Exercise description :: Starting at the line that contains "574 553 4.03", print every remaining line of the entries, unchanged, and output nothing more.

# # # # # # #

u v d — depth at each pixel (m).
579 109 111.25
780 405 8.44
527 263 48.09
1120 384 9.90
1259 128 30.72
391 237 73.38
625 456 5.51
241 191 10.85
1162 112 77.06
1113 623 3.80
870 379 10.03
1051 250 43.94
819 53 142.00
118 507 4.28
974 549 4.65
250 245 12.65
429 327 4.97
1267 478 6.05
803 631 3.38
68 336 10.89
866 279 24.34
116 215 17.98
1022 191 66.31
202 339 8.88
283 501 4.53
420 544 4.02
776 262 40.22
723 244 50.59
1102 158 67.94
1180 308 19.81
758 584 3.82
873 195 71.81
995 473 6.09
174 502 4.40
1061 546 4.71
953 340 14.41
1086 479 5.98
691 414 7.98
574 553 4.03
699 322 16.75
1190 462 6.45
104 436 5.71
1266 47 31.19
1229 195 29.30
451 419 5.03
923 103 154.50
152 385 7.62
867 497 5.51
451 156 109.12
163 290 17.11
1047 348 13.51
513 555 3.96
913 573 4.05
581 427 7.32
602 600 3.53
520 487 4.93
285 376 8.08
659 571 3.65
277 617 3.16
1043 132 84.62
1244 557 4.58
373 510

# # # # # # #

Task response ::
574 553 4.03
699 322 16.75
1190 462 6.45
104 436 5.71
1266 47 31.19
1229 195 29.30
451 419 5.03
923 103 154.50
152 385 7.62
867 497 5.51
451 156 109.12
163 290 17.11
1047 348 13.51
513 555 3.96
913 573 4.05
581 427 7.32
602 600 3.53
520 487 4.93
285 376 8.08
659 571 3.65
277 617 3.16
1043 132 84.62
1244 557 4.58
373 510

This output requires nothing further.